**Consigne de travail:** Recopiez, s'il vous plaît, le passage du texte sur les tours allant de « Michel Renard, permanent » jusqu'à « les 320 logements. », en substituant « considérables » à « colossaux ».

**Texte source:**
▬▬▬▬▬▬

Certaines villes ont apporté d’autres solutions aux problèmes de leurs tours. La construction en lisière de ville, comme à Atlanta ou à la Défense à Paris concentre et donne une cohérence aux gratte-ciels. À La Haye, par contre, c’est à la recréation d’un tissu urbain qu’on assiste. Le quartier moderne des années 50 est complètement dévolu aux grands gabarits avec un effort d’harmonie architecturale mais aussi de mélange des fonctions. Ainsi, la mixité des activités et de l’habitat anime un quartier qui fonctionne comme tout quartier urbain. À Bruxelles, la logique de gestion de fonctions multiples est quasi inexistante, c’est pourtant l’une des innovations les plus originales pour ramener des habitants dans le centre. Le projet de reconversion de l’ancien immeuble de la RTT rue des Palais en est la preuve.
Mais peut-être faut-il soulever quelques autres questions avant de faire un choix :
Reste la question de ce qui remplacera les bâtiments rasés, transformés, remodelés, rhabillés, revus, corrigés à la lumière des techniques et des tendances contemporaines... Quelles espèces de « choses » serons-nous capables d’inventer à la lumière de l’expérience vécue ?
Michel Renard, permanent au Rassemblement pour le Droit à l’Habitat, présente la problématique des logements sociaux.
L’ensemble du parc des logements sociaux, dont ceux qui sont installés dans les tours, vont faire l’objet d’un cadastre technique. Il apparaît dès à présent qu’il faudra des budgets colossaux pour les rénover.
Certains immeubles sont tout à fait obsolètes (déperdition énergétique, matériaux de faible qualité, équipements défaillants, etc.). Certains logements ne disposent même plus d’eau chaude. À l’époque de leur construction, les travaux se faisaient sans souci pour la qualité, ni pour les coûts énergétiques. Le chauffage ne coûtait pas cher. Même si l’on souhaitait détruire ces bâtisses insalubres (par exemple, au Rempart des Moines), il serait difficile de reloger d’un coup les nombreuses familles qui habitent les 320 logements.

▬▬▬▬▬▬

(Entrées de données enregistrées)

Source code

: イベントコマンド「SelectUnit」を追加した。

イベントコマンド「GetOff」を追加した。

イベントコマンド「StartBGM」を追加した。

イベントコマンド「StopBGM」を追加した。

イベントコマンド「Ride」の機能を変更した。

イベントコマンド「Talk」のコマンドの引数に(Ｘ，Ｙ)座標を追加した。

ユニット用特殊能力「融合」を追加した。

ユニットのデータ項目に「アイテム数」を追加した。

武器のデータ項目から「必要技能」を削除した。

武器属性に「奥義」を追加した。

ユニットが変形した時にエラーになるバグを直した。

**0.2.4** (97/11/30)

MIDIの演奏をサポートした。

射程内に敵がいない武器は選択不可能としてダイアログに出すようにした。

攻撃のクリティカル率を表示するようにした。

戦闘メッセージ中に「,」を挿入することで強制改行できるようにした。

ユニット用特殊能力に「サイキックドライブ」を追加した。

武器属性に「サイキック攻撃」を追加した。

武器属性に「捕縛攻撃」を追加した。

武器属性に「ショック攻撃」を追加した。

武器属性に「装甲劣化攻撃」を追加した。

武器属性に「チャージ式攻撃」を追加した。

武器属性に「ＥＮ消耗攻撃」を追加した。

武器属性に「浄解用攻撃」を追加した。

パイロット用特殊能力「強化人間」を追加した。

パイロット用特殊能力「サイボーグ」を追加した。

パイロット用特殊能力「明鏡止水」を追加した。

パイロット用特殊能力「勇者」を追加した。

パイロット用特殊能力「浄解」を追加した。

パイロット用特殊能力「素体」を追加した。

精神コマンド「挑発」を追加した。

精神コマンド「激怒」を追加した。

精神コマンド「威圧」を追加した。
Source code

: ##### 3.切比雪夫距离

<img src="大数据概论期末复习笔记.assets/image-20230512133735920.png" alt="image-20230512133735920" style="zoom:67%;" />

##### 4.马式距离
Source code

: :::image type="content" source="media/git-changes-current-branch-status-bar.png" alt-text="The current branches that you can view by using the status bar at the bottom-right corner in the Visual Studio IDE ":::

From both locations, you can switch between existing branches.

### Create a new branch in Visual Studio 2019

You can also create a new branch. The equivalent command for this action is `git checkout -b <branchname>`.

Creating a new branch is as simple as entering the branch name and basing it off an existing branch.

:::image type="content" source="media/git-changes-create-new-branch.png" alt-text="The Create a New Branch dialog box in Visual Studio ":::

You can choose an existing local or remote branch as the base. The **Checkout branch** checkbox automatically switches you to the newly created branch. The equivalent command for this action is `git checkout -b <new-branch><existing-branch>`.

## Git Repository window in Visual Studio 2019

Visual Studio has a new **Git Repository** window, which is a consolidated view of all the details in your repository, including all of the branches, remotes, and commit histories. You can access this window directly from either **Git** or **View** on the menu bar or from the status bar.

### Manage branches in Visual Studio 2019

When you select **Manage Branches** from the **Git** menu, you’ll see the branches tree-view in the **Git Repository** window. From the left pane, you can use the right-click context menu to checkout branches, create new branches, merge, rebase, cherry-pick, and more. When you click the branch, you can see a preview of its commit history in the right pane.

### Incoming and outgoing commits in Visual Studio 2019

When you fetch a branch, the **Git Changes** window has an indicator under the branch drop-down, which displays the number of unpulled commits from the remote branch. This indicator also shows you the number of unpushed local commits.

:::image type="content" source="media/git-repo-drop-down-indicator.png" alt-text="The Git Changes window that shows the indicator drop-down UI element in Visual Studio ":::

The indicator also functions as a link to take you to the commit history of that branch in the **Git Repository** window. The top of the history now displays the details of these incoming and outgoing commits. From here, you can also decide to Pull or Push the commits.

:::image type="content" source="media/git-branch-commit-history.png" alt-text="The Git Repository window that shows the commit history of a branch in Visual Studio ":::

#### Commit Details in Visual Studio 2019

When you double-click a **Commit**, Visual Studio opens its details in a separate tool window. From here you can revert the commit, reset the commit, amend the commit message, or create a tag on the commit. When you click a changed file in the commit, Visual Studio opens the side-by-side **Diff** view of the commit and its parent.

▬▬▬▬▬▬

**Solution rédigée:**
Michel Renard, permanent au Rassemblement pour le Droit à l’Habitat, présente la problématique des logements sociaux.
L’ensemble du parc des logements sociaux, dont ceux qui sont installés dans les tours, vont faire l’objet d’un cadastre technique. Il apparaît dès à présent qu’il faudra des budgets considérables pour les rénover.
Certains immeubles sont tout à fait obsolètes (déperdition énergétique, matériaux de faible qualité, équipements défaillants, etc.). Certains logements ne disposent même plus d’eau chaude. À l’époque de leur construction, les travaux se faisaient sans souci pour la qualité, ni pour les coûts énergétiques. Le chauffage ne coûtait pas cher. Même si l’on souhaitait détruire ces bâtisses insalubres (par exemple, au Rempart des Moines), il serait difficile de reloger d’un coup les nombreuses familles qui habitent les 320 logements.